The German government’s attempt to justify the army’s fourth combat mission, after Yugoslavia, Afghanistan and Syria, as a response to the horrific terrorist attacks in Paris is a deliberate effort to cover up the intervention’s real agenda. The war is part of the new imperialist campaign to subordinate Africa, which began with the NATO war on Libya in 2011. Like Libya and the rest of the Sahel zone, Mali is rich in natural resources, which the imperialists intend to win control of in competition with China, a country with close economic ties to Mali and other countries in the region.

In contrast to the official propaganda that Western intervention would bring “stability to the country”, Mali was plunged into chaos by the bombardment of Libya. After a flood of weapons to Mali due to the overthrow of the Gaddafi regime in Libya, Tuareg rebels and Islamist militias began a rebellion against the Malian government at the beginning of 2012.

After the position of the Malian army was severely worsened due to heavy fighting and a military coup, France launched operation Serval in January 2013, with the support of the United States, to win back the resource-rich north of the country. The intervention was sold as an anti-terrorist mission. However, it was in fact part of the broader drive by the imperialist powers for their economic and geostrategic interests in Africa.

Unlike the invasion of Iraq in 2003 and the attack on Libya in 2011, Germany was an active party in this war from the outset. Immediately after the beginning of the French operation, the then-Christian Democratic Union/Christian Social Union-Free Democratic Party coalition government supported the intervention and made available Transall aircraft for the transportation of troops, weapons and equipment into the war zone. Ever since, the German contribution has been increased step by step.

The current expansion of the mission had been long planned and is part of Germany’s return to an aggressive foreign policy. Speaking on behalf of the government, finance minister Wolfgang Schäuble said in a recent interview with Bild am Sonntag that in 2016 “Germany will be challenged in foreign and security policy perhaps more strongly than we would like.” Schäuble identified the main avenue of Germany’s intervention as Africa, along with the Middle East.

A glance at the official foreign ministry web site leaves no doubt about the interests being pursued by German imperialism in Mali.
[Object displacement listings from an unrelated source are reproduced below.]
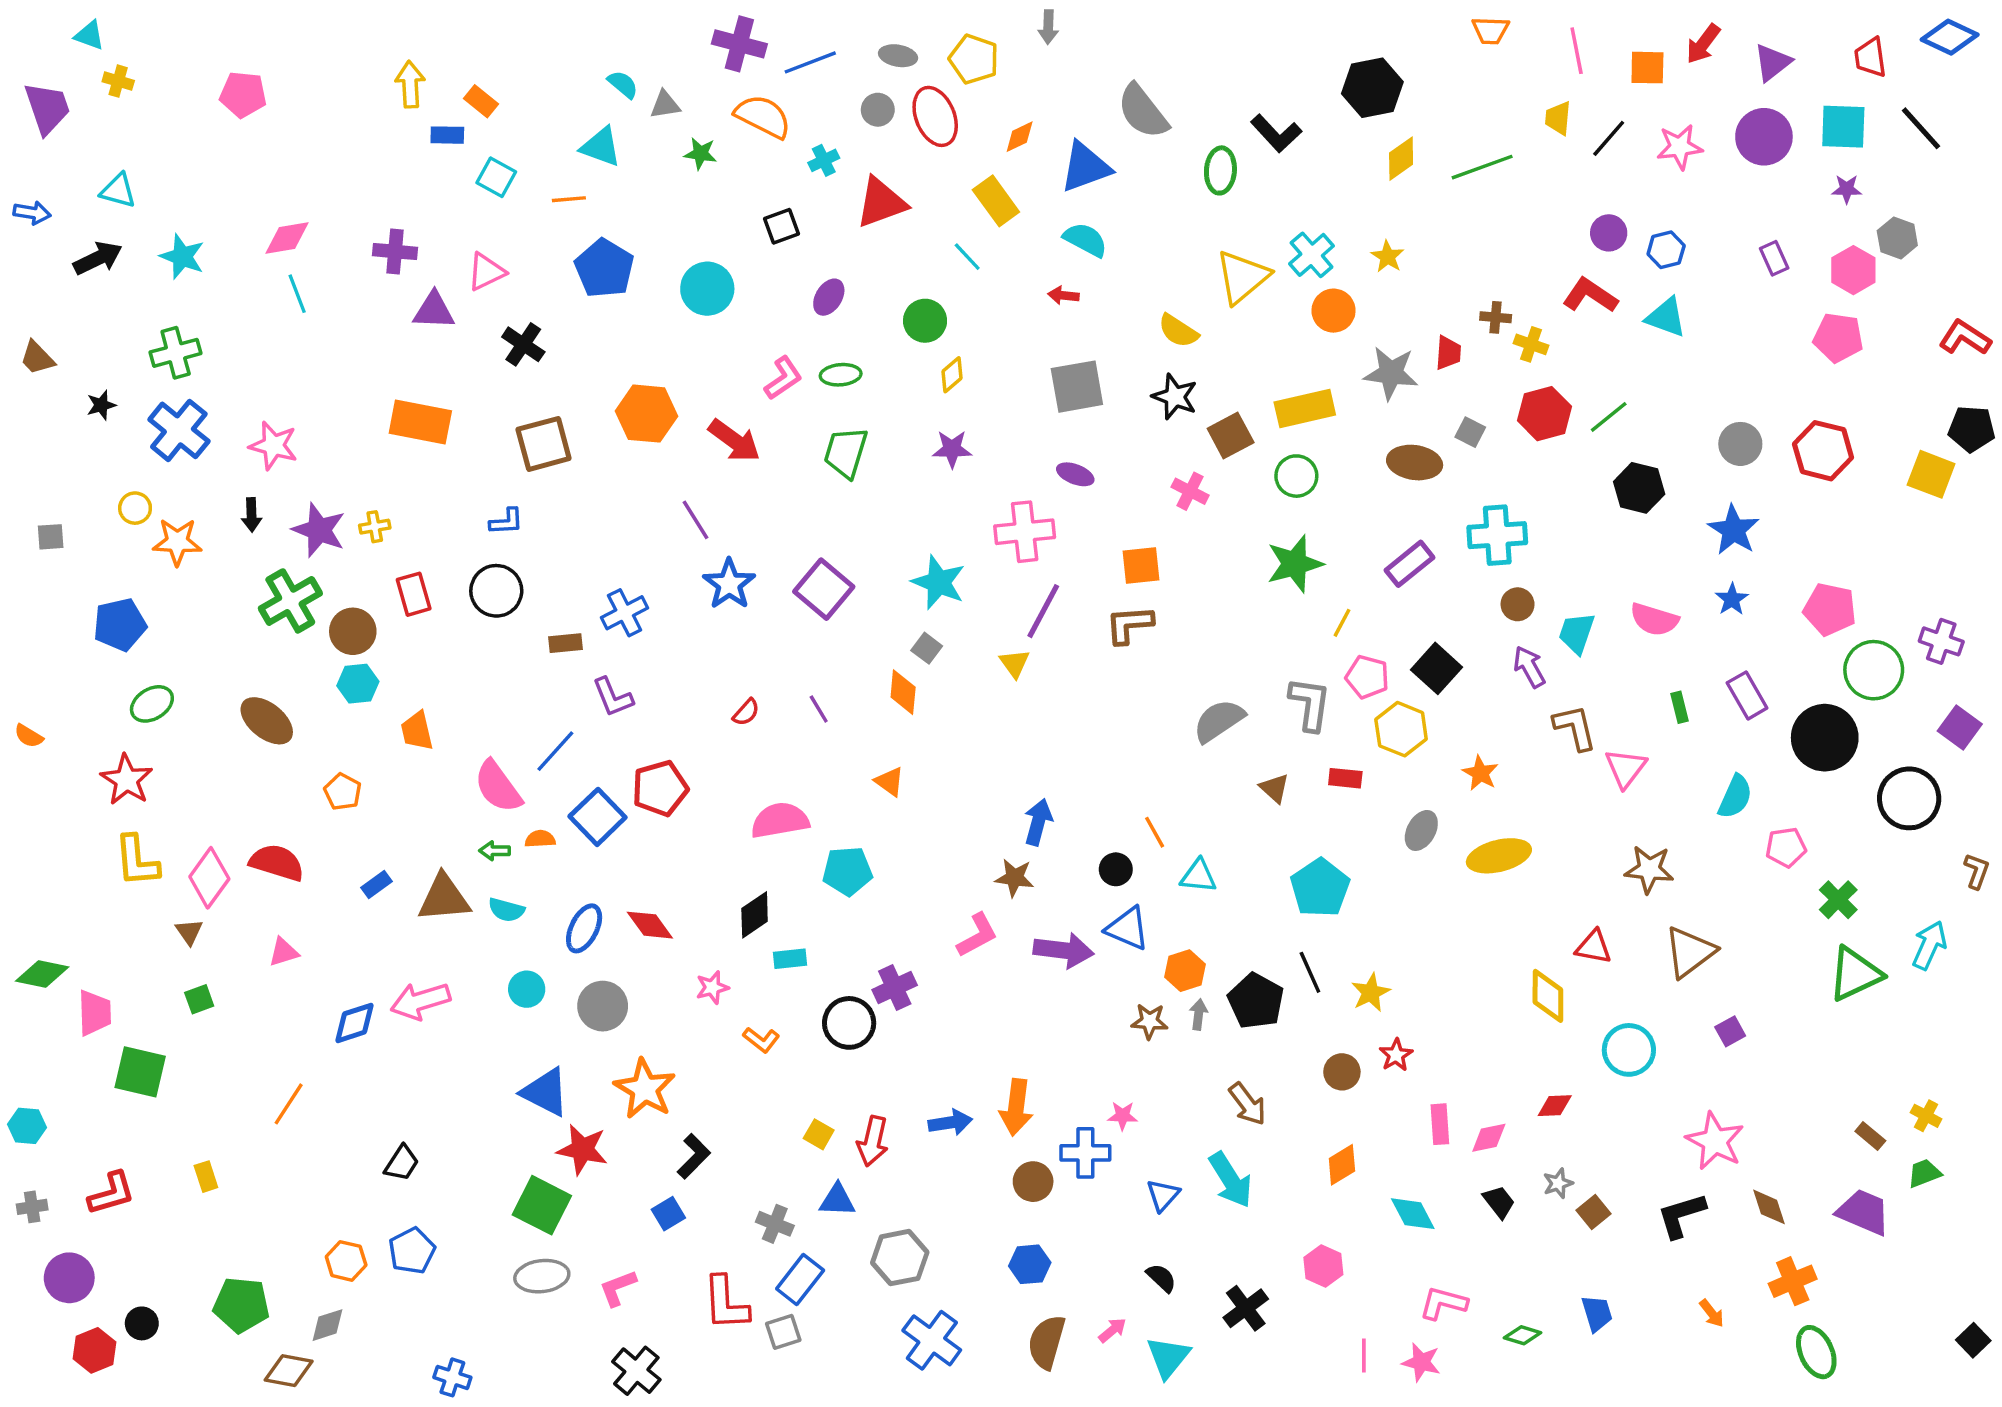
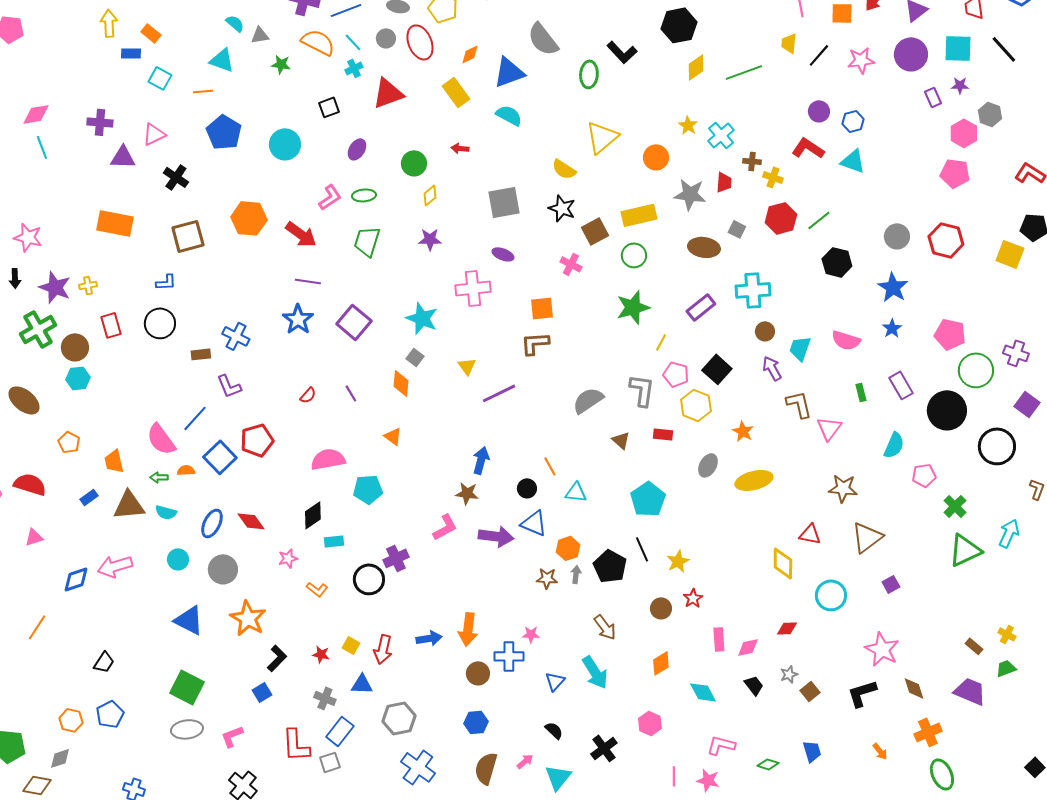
cyan cross: (1312, 255) -> (721, 135), moved
cyan line: (967, 257) -> (353, 42), moved
purple rectangle: (1774, 258) -> (933, 97), moved
red arrow: (1063, 295) -> (460, 148), moved
purple line: (695, 520) -> (308, 281), moved, turned -50
purple line: (1043, 611) -> (499, 393), moved, turned 36
blue cross: (625, 613) -> (236, 336), turned -36
orange trapezoid: (417, 731) -> (114, 461), moved
red star: (582, 1150) -> (321, 654), moved, size x0.6

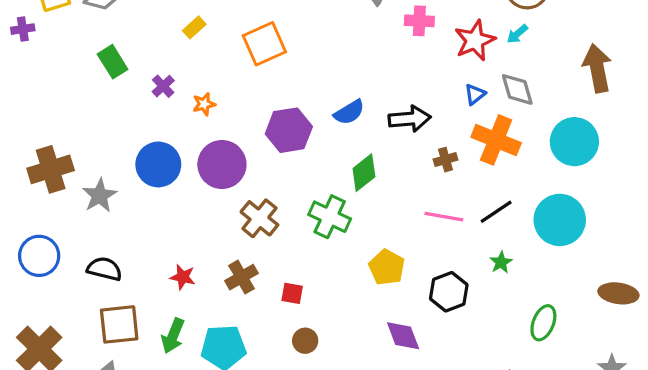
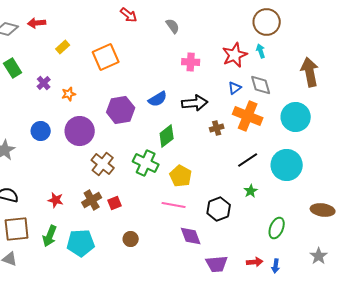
pink cross: (419, 21) -> (191, 62), moved
cyan arrow: (517, 34) -> (261, 51), turned 112
blue circle: (158, 164) -> (41, 131), size x0.7
pink line: (444, 217) -> (174, 205), moved
yellow pentagon: (387, 267) -> (181, 176), moved
red square: (292, 293) -> (115, 203), moved, turned -32

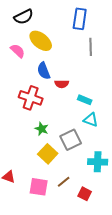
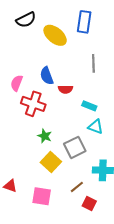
yellow ellipse: (41, 41) -> (55, 35), moved
gray line: (91, 47) -> (93, 63), moved
pink semicircle: (18, 51) -> (17, 83), moved, turned -112
brown line: (64, 182) -> (77, 187), moved

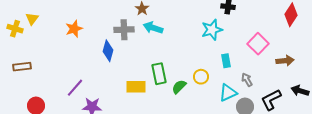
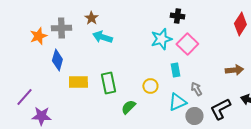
orange star: (74, 29) -> (38, 36), moved
gray cross: (124, 30) -> (61, 28), moved
pink square: (258, 44) -> (187, 44), moved
yellow rectangle: (136, 87) -> (78, 82), moved
green semicircle: (179, 87) -> (128, 107), moved

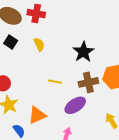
In the section on “country information” for Mali, it states that the West African country is “increasingly oriented to a market economy” and “the privatisation of state companies is—if with difficulty—progressing.” “The volume of foreign direct investment in Mali”, however, amounted to “as in the past, still less than Mali’s economic potential.”

Also the “raw material deposits in the country, particularly limestone, phosphate, diamonds and marble,” are “currently hardly being exploited.” It states further, “Income improvements through the exploration of deposits of oil and phosphates in the north seem, given the open questions of investment and transport infrastructure and the current security situation, only conceivable in the medium term.”

This is now apparently to change with the intervention of the German army in the north.

Leading defence politicians are already openly talking about how German soldiers need to kill and be killed in Mali to secure raw materials and markets for export-hungry German capitalism. The armed forces spokesman in parliament, Hans-Peter Bartels, described the intervention in northern Mali as just as dangerous as that in Afghanistan, where 55 soldiers have lost their lives. “It is currently the most dangerous UN mission,” stated Bartels, before adding cynically, “the German army is not going there to fight against terrorists, but it could confront terrorists there. That is the risk.” He therefore recommended “a strong presence there.”